= Inch Valley =

Inch Valley is a lightly populated rural locality in the Otago region of New Zealand's South Island. It is northwest of Palmerston and Glenpark, east of Stoneburn, on the banks of the Shag River. Economic activity around Inch Valley is agricultural.

== Transport ==

Inch Valley is between Glenpark and Dunback on State Highway 85.

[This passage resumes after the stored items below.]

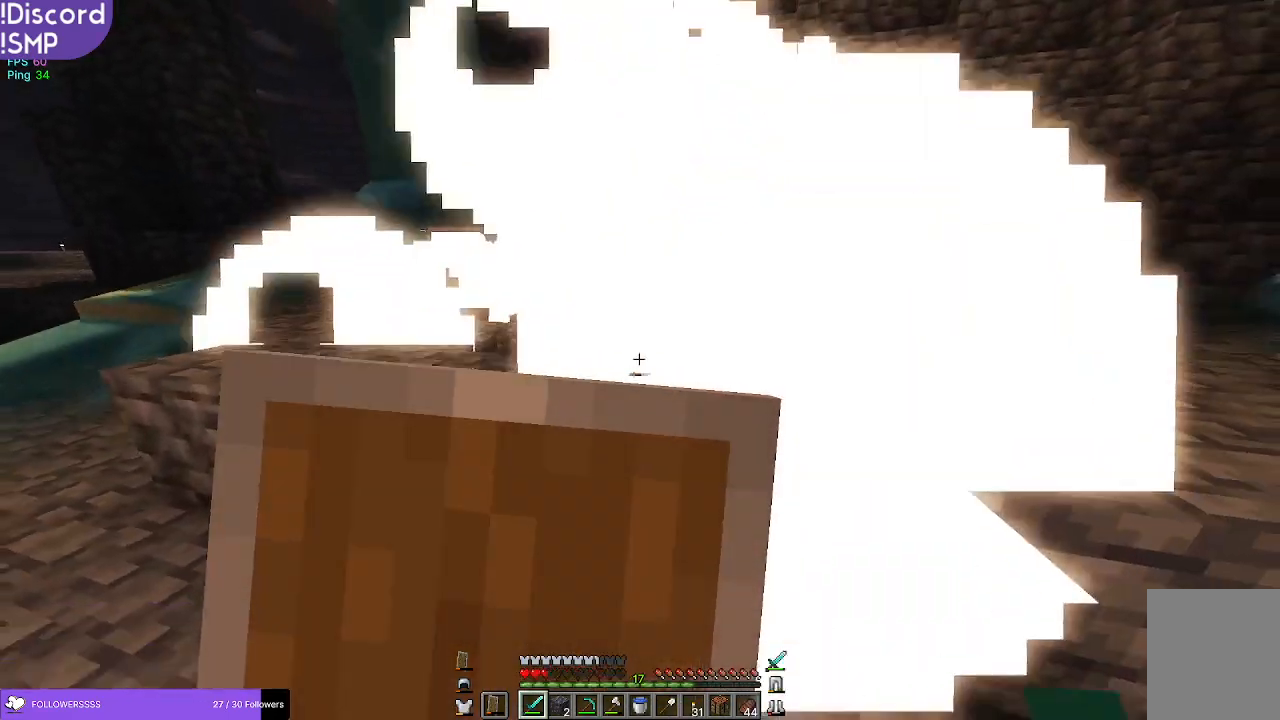
{"keys": ["w"], "mouse": [], "events": [[34, "s", "up"], [200, "mouse_right", "up"], [267, "w", "down"]]}
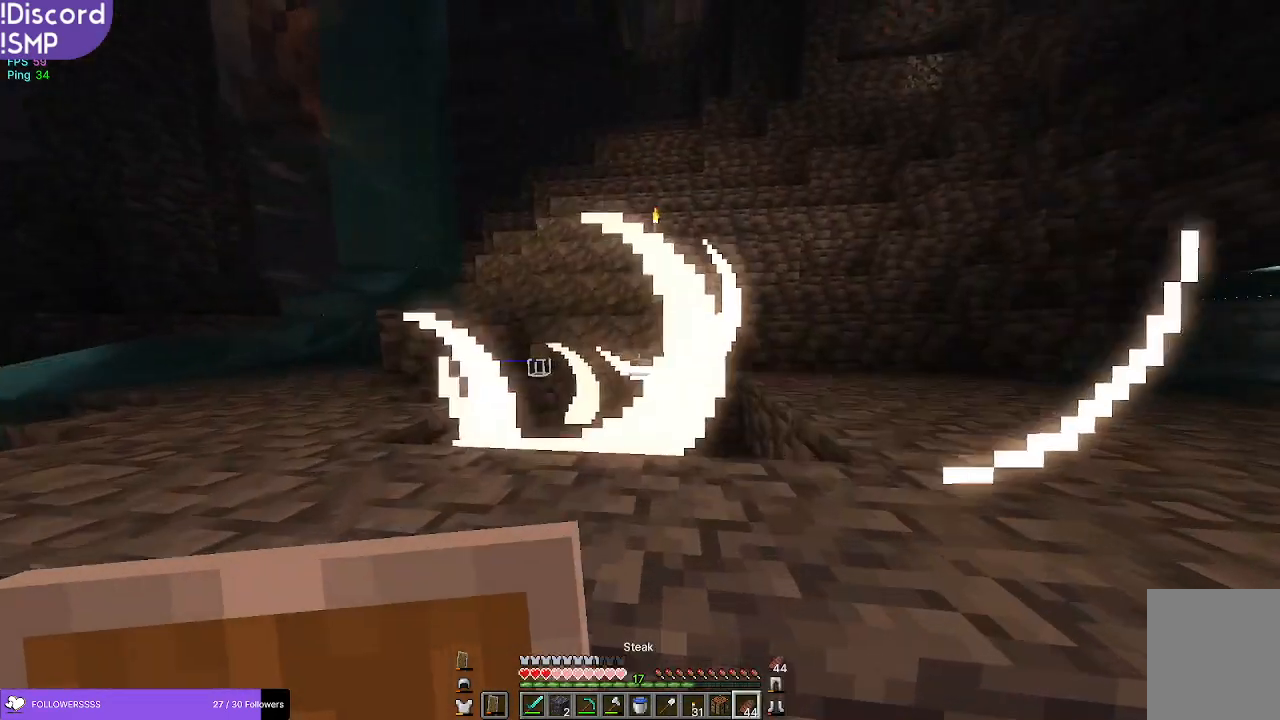
{"keys": ["w"], "mouse": ["right"], "events": [[100, "mouse_right", "down"]]}
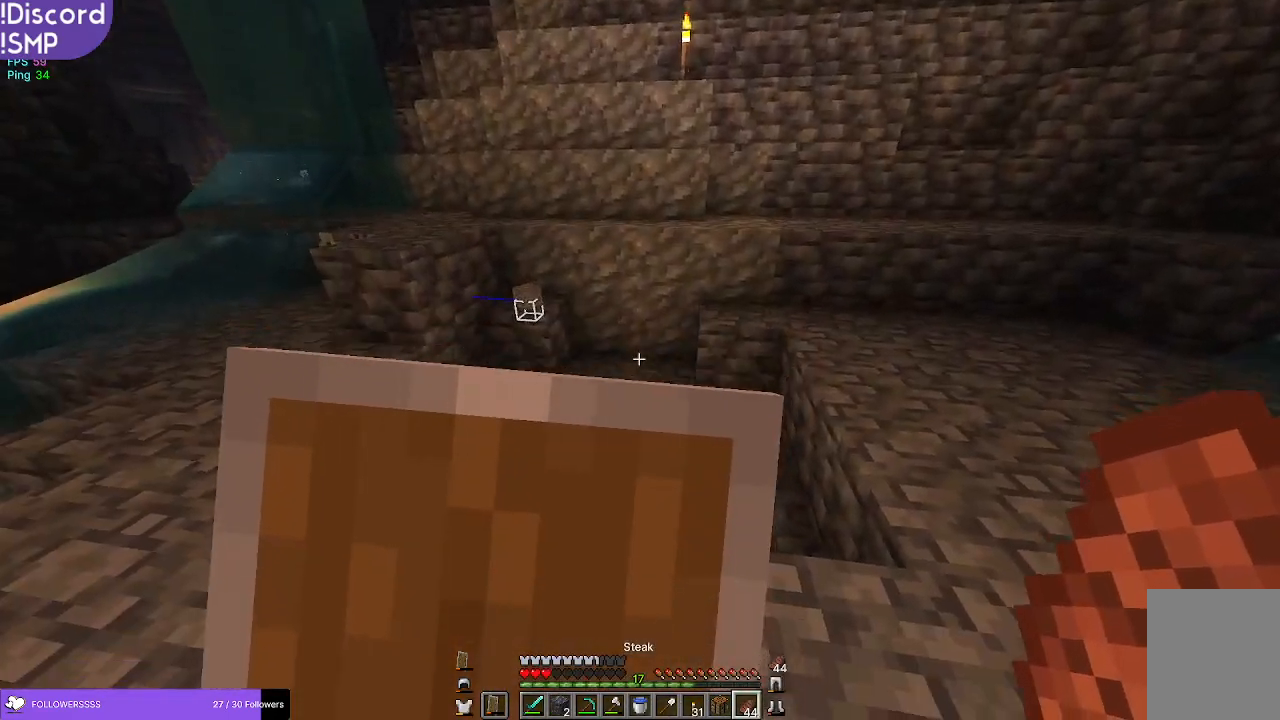
{"keys": ["w"], "mouse": [], "events": [[250, "mouse_right", "up"]]}
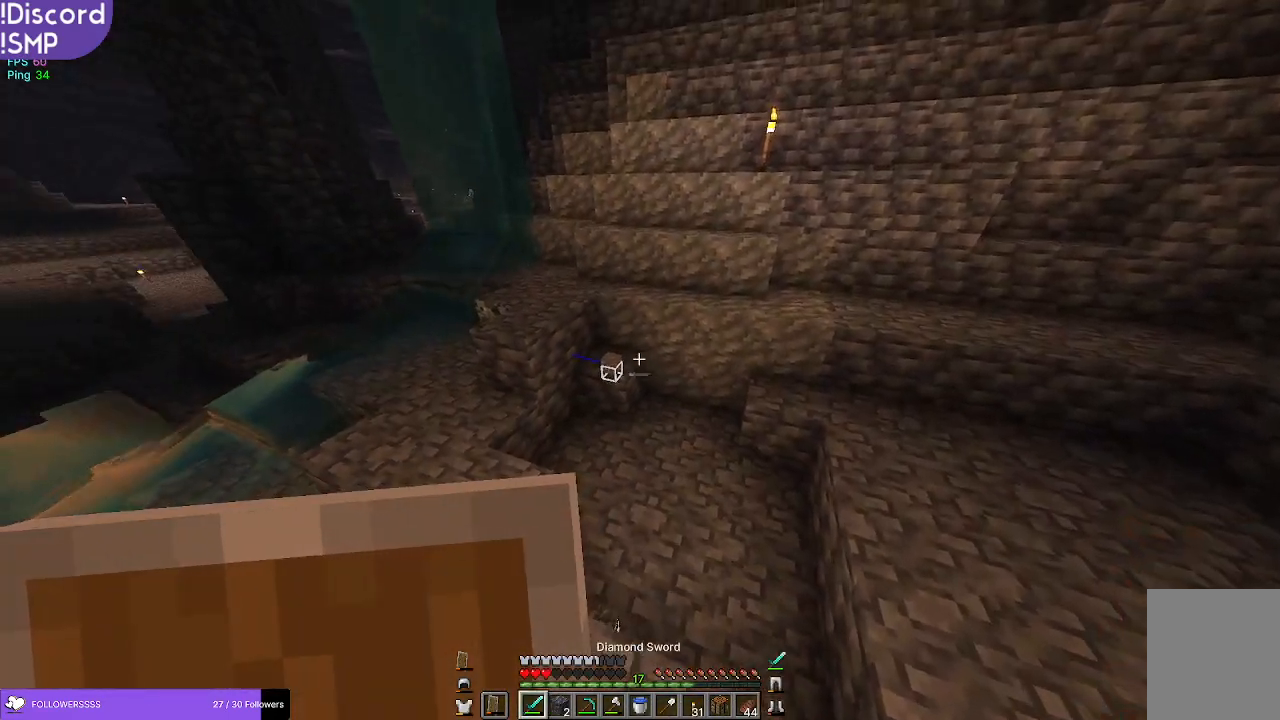
{"keys": ["w"], "mouse": [], "events": []}
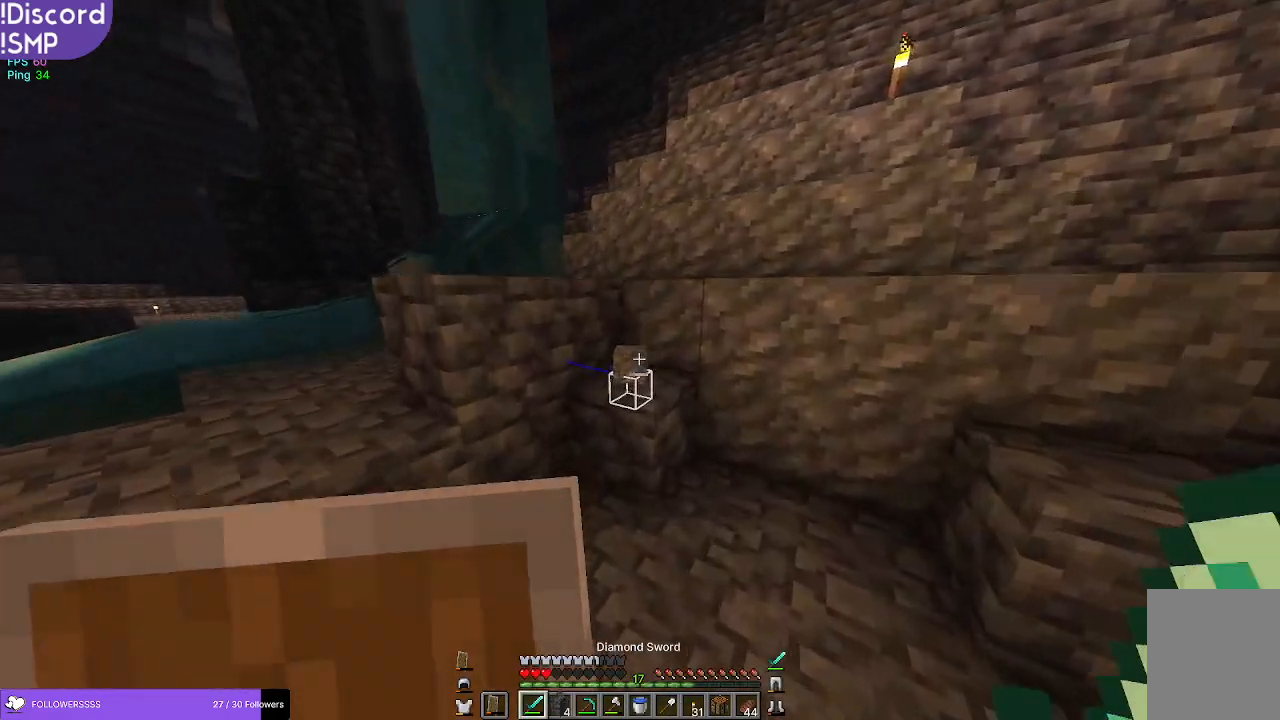
{"keys": ["w"], "mouse": [], "events": []}
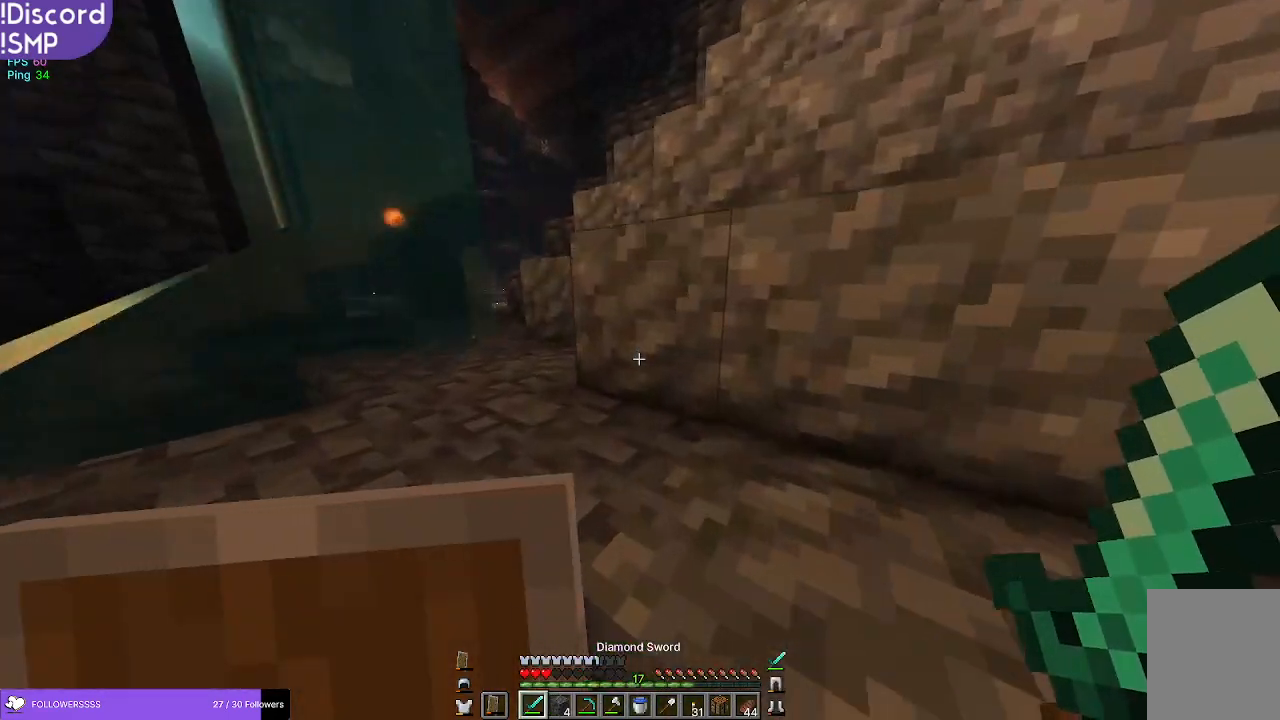
{"keys": ["w"], "mouse": [], "events": []}
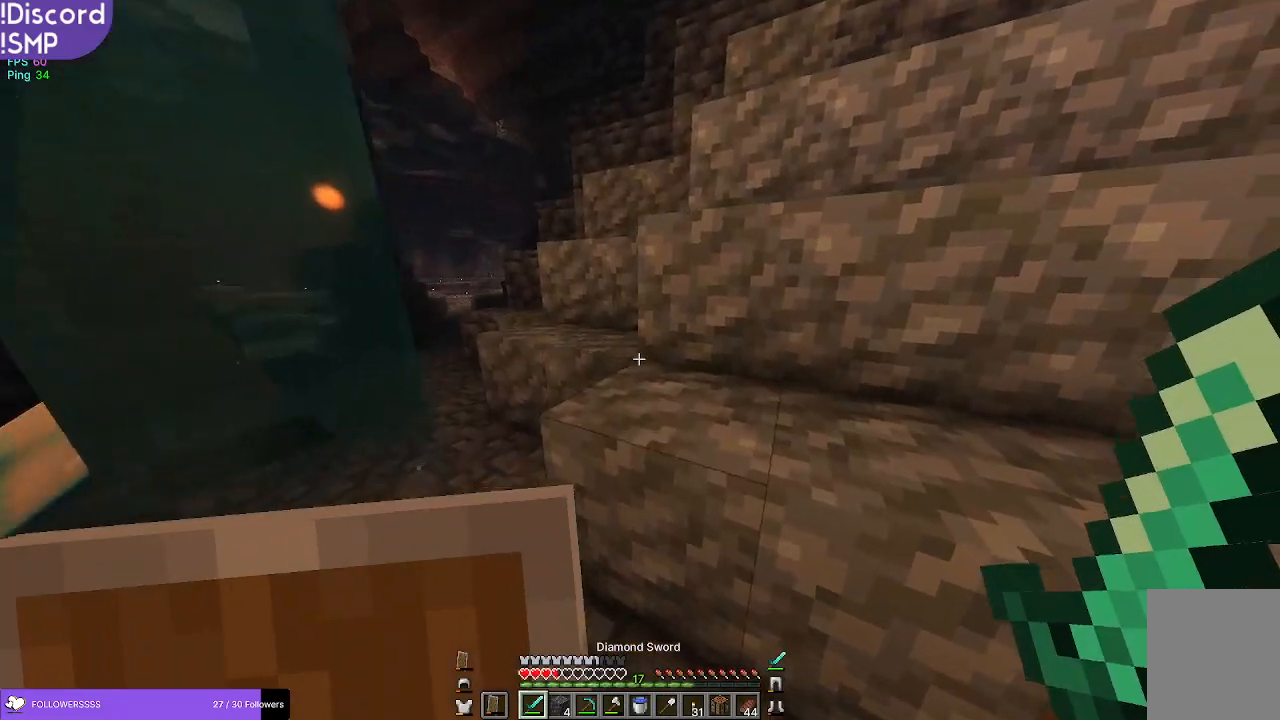
{"keys": ["w"], "mouse": [], "events": []}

For 104 years, a branch line railway passed through Inch Valley; for 68 of these years, it served as a railway junction. The Dunback Branch from the Main South Line through Inch Valley to Dunback opened on 29 August 1885, to open up the country and serve farming interests. On 31 March 1900 the short Makareo Branch from Inch Valley northeast to a limeworks in Makareao opened. Passengers in Inch Valley were served solely by mixed trains that ran between Palmerston and Dunback. Due to declining patronage these were cancelled on 10 August 1930 and replaced by goods-only trains. Inch Valley's railway station had a small shelter shed for passengers, a loading bank for freight and a loop for 15 wagons; 100 metres away was a ballast siding.

On 1 January 1968 the Dunback Branch was closed due to substantial financial losses. Local freight was no longer carried; trains ran through Inch Valley without stopping thrice weekly to serve the Makareao limeworks. On 1 June 1989 this line closed. The railway formation is visible around Inch Valley; at the old station site, a set of points and the loading bank are still in place. A 15-span trestle bridge that took the Makareao Branch over the Shag River was destroyed in the mid-1990s as a military training exercise.